◆ Task details
Locate each line in the listing below that contains the string "real", and copy those lines out.

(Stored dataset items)
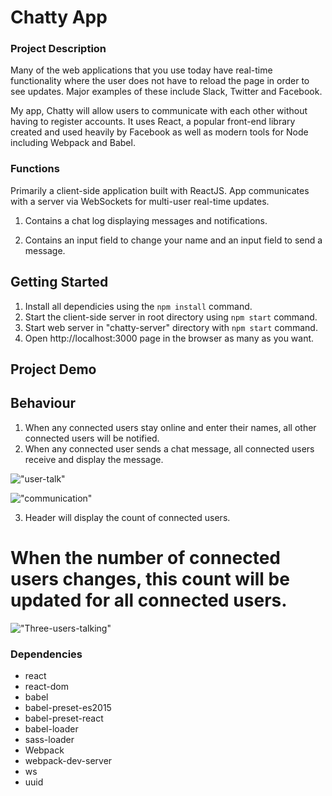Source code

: Chatty App
=====================

### Project Description

Many of the web applications that you use today have real-time functionality where the user does not have to reload the page in order to see updates. Major examples of these include Slack, Twitter and Facebook.

My app, Chatty will allow users to communicate with each other without having to register accounts. It uses React, a popular front-end library created and used heavily by Facebook as well as modern tools for Node including Webpack and Babel.

### Functions

Primarily a client-side application built with ReactJS. 
App communicates with a server via WebSockets for multi-user real-time updates.

1. Contains a chat log displaying messages and notifications.

2. Contains an input field to change your name and an input field to send a message.



## Getting Started 
1. Install all dependicies using the `npm install` command.
2. Start the client-side server in root directory using `npm start` command.
3. Start web server in "chatty-server" directory with `npm start` command.
4. Open http://localhost:3000 page in the browser as many as you want.

## Project Demo

## Behaviour

1. When any connected users stay online and enter their names, all other connected users will be notified.
2. When any connected user sends a chat message, all connected users receive and display the message.

!["user-talk"](https://github.com/Thomassky28/Chatty_App/blob/master/build/user-talk.gif)

!["communication"](https://github.com/Thomassky28/Chatty_App/blob/master/build/communication.gif)




3. Header will display the count of connected users.
# When the number of connected users changes, this count will be updated for all connected users.

!["Three-users-talking"](https://github.com/Thomassky28/Chatty_App/blob/master/build/Three-users-talking.gif)



### Dependencies

* react
* react-dom
* babel
* babel-preset-es2015
* babel-preset-react
* babel-loader
* sass-loader
* Webpack
* webpack-dev-server
* ws
* uuid
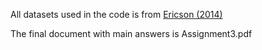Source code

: All datasets used in the code is from [Ericson (2014)](https://www.aeaweb.org/articles?id=10.1257/pol.6.1.38)

The final document with main answers is Assignment3.pdf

◆ Solution to this exercise
Many of the web applications that you use today have real-time functionality where the user does not have to reload the page in order to see updates. Major examples of these include Slack, Twitter and Facebook.
App communicates with a server via WebSockets for multi-user real-time updates.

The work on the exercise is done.